Gokal, K., Munir, F., Ahmed, S., Kancherla, K., & Wallis, D. (2018). Does walking protect against decline in cognitive functioning among breast cancer patients undergoing chemotherapy? Results from a small randomised controlled trial. PLOS ONE, 13, e0206874.
Assess the preliminary effectiveness of moderate-intensity walking, compared to usual care, on cognitive function during chemotherapy for non-metastatic, invasive breast cancer.
The intervention included two groups: moderate-intensity walking (targeting a self-managed goal of 150 minutes over 12 weeks) versus usual care.

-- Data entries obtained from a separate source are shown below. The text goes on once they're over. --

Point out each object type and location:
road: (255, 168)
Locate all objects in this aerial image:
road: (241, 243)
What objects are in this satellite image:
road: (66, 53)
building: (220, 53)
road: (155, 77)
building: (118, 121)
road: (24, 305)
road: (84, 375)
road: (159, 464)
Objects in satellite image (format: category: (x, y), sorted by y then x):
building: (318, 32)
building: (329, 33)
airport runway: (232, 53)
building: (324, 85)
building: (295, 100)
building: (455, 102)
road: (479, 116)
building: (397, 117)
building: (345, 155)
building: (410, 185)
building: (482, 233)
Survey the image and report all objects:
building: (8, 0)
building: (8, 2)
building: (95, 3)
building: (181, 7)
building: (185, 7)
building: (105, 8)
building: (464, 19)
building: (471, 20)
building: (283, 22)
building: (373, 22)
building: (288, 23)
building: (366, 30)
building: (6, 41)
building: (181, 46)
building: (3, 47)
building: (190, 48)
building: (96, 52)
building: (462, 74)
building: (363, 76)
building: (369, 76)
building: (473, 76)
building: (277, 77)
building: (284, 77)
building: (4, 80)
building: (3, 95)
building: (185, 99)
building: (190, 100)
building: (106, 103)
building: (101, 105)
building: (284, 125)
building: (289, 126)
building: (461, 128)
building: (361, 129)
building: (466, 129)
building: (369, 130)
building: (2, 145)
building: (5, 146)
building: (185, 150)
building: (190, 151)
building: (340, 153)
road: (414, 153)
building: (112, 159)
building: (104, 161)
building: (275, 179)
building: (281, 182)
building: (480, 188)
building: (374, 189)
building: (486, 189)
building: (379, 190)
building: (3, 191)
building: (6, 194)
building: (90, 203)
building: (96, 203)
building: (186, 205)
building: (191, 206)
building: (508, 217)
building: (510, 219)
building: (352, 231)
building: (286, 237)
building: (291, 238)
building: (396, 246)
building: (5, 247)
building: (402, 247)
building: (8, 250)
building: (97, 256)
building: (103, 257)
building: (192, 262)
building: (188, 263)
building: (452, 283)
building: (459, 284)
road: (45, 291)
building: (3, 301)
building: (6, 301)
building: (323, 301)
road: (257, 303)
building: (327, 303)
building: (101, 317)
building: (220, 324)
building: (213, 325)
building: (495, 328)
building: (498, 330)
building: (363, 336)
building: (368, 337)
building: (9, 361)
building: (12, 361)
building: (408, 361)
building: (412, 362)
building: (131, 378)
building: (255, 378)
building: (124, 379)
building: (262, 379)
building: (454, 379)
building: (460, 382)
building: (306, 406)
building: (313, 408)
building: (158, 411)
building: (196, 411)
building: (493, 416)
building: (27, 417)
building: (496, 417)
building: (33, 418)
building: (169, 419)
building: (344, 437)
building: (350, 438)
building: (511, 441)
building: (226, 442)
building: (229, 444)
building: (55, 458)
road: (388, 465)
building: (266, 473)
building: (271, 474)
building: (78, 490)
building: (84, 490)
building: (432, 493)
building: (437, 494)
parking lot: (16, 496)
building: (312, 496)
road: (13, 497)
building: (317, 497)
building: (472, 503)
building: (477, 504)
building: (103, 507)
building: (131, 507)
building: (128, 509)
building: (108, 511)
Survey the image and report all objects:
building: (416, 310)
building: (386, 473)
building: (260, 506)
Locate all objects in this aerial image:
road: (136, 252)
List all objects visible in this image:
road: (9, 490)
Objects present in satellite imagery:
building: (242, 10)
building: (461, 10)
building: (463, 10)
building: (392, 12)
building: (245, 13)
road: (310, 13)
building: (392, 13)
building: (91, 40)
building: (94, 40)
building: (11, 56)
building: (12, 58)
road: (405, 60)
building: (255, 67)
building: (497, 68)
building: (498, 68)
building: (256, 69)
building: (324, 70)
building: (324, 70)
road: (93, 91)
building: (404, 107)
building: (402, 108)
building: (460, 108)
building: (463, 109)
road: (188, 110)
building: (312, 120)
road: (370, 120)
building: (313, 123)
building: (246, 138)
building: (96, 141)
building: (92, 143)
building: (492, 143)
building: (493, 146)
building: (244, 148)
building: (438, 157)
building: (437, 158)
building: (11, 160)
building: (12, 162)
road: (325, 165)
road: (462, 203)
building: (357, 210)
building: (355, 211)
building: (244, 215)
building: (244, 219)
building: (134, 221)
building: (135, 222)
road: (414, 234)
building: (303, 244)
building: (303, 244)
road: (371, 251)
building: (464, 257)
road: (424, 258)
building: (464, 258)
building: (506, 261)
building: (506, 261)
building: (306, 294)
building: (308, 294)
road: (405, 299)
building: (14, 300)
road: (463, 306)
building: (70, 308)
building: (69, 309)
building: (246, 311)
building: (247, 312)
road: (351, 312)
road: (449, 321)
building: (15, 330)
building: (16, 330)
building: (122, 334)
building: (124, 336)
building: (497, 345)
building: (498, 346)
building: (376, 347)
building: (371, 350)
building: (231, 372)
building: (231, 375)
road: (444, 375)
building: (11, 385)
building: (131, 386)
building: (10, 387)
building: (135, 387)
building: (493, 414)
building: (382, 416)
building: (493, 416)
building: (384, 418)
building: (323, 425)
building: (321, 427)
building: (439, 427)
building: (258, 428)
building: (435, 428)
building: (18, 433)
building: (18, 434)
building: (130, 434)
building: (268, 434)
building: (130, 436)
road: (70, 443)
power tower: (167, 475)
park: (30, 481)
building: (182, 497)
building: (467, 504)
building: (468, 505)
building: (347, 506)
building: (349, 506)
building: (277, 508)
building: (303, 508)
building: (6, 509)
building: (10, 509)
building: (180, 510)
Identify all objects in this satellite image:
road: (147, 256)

Participants randomly assigned to the moderate-intensity walking group were given a booklet promoting reaching of the goal through self-management, starting with at least 10 minutes of walking and moving up to 30 minutes 5 days per week over 12 weeks. Participants were given a pedometer and were asked to record daily steps and complete the Borg Rating of Perceived Exertion Scale in a daily diary. Participants were also asked to log their weekly goals.
Participants assigned to the usual care group received no intervention.
Study assessments were done pre-chemotherapy (familiarization, no data collected); midway through chemotherapy (pre-randomization); and after chemotherapy (i.e., postintervention).
PHASE OF CARE: Active anti-tumor treatment
Unblinded randomized controlled trial of moderate-intensity walking versus usual care with pre-/post- assessments
This study provides evidence that a self-managed, home-based walking program of moderate-intensity is feasible during chemotherapy and may reduce declines in self-reported cognitive function during treatment.
This study provides preliminary evidence that self-managed, moderate-intensity walking might improve self-reported cognitive function, which is commonly reported to be impaired by breast cancer survivors. The findings support future well-powered studies evaluating walking to improve cognitive function.